Но к чему горевать? Он уступил. Он согласился. Он будет отныне мягче ушной мочки.
Он так им и скажет: «Я мягче ушной мочки». Им понравится.
Проклятье! Но ведь так нельзя! Нельзя!
Стоит позавидовать беспринципным, их способности продаваться, их отсутствию совести. Но ведь совесть - это сознание.[120] Куда же деваться от сознания? Пусть нет Республики, нет сената, нет судов, нет достоинства, но сознание все-таки есть!
Во всем виноваты оптиматы: они его оттолкнули, глупые, крикливые, упрямые! Да, они виноваты, а не он! А больше всех виноват Гортензий, этот напыщенный болтун. Не помог в трудный момент.
Предатель Гортензий! Он хуже Клодия! Хуже всех… Хуже!
Цицерон макнул отточенную тростинку в чернила и принялся писать.
Писал он не Помпонию Аттику. Аттику он напишет потом. А сейчас - памфлет, дерзкий, язвительный памфлет на Гортензия. Пусть узнает, каково это - предавать Цицерона!
С обеда коллегии Клодий вернулся голодным.
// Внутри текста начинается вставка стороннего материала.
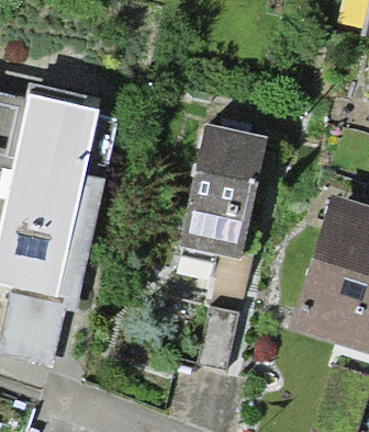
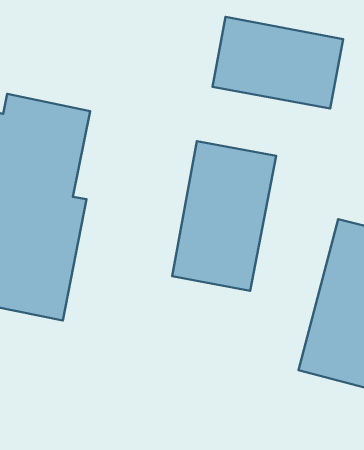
building: none -> [212,17,343,108]

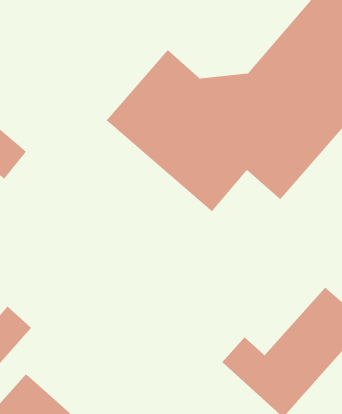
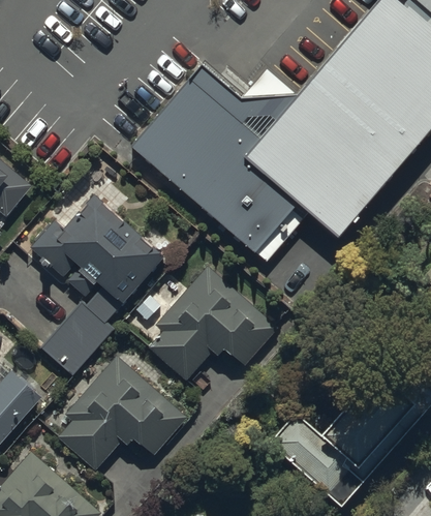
building: none -> [30,192,164,376]
building: none -> [124,264,277,384]
building: none -> [57,354,186,472]

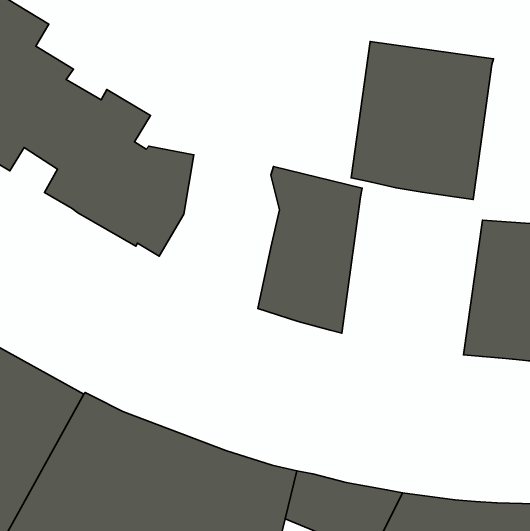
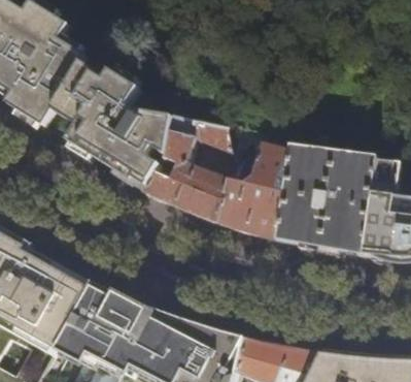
building: [351,41,493,200] -> [275,142,376,255]
building: none -> [141,113,231,222]

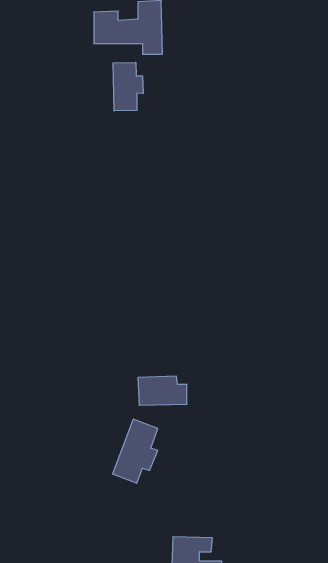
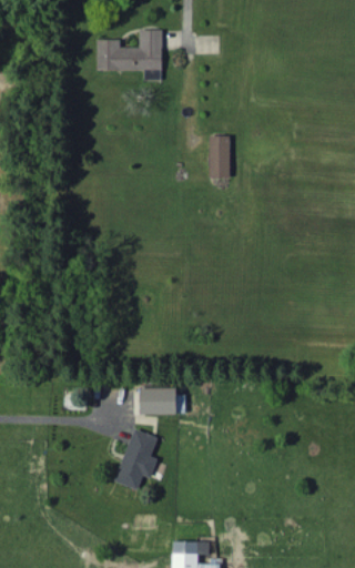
building: [113,62,143,111] -> none
building: none -> [209,135,230,179]

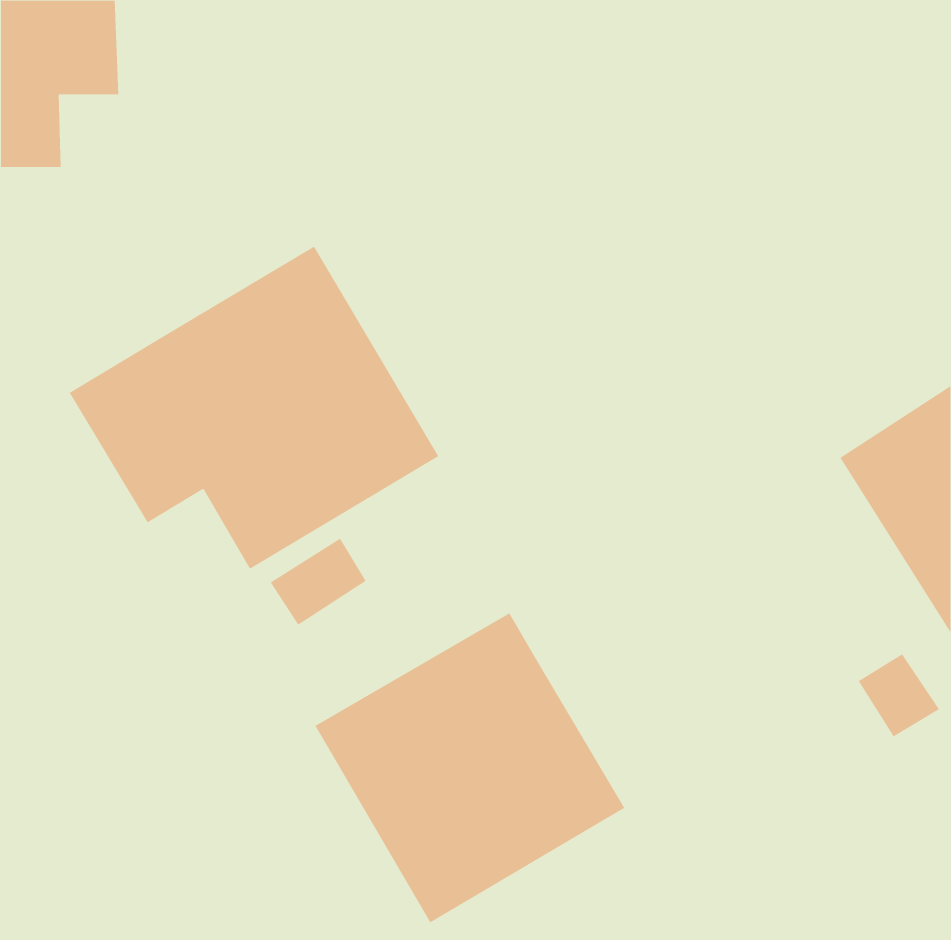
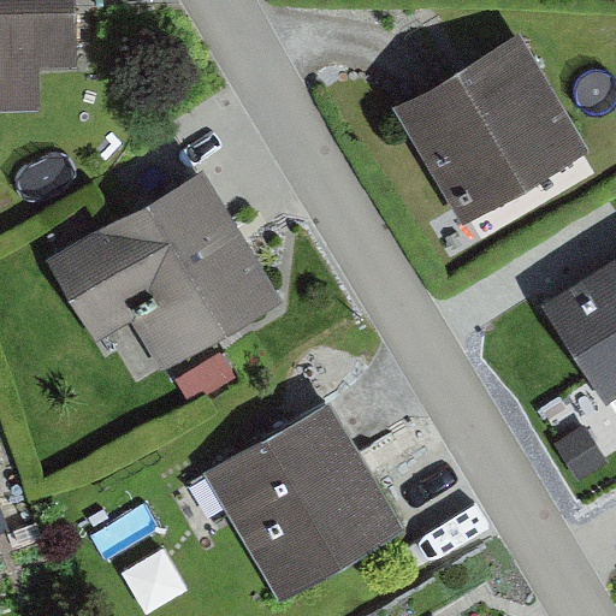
building: none -> [392,31,591,226]

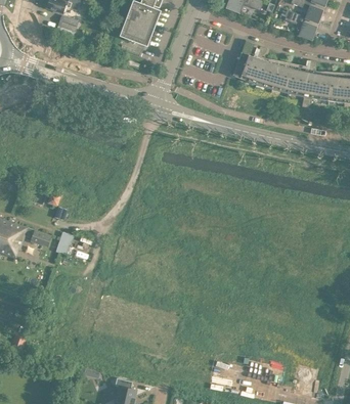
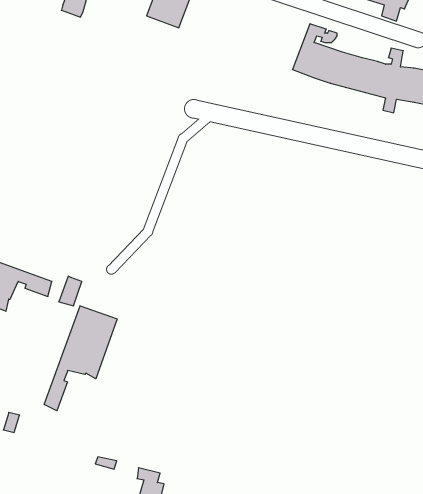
building: none -> [44,306,117,411]

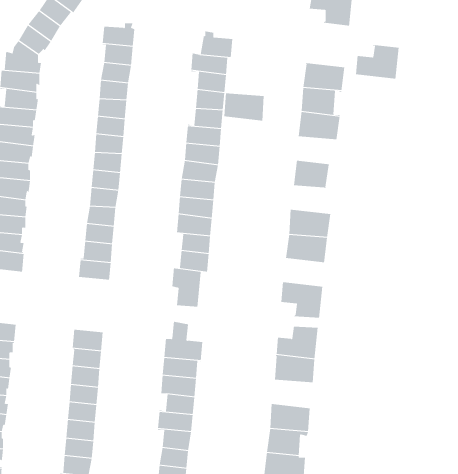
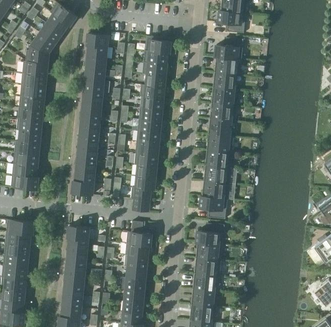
building: [355,44,399,79] -> [215,37,243,59]
building: [224,93,265,121] -> [210,103,236,121]
building: none -> [206,134,233,152]
building: none -> [202,180,228,198]
building: none -> [194,257,221,275]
Немного вина, да и то разбавленного, ломоть хлеба, оливки, несколько копченых рыбешек - вот и вся закуска на «пиру». Подобные обеды - единственное средство борьбы с голодом. Клодий оплатил все расходы - цифра оказалась фантастической, - но вряд ли кто-то назовет его угощение щедрым. А Клодий, если хочет стать в будущем году эдилом, должен быть очень щедр.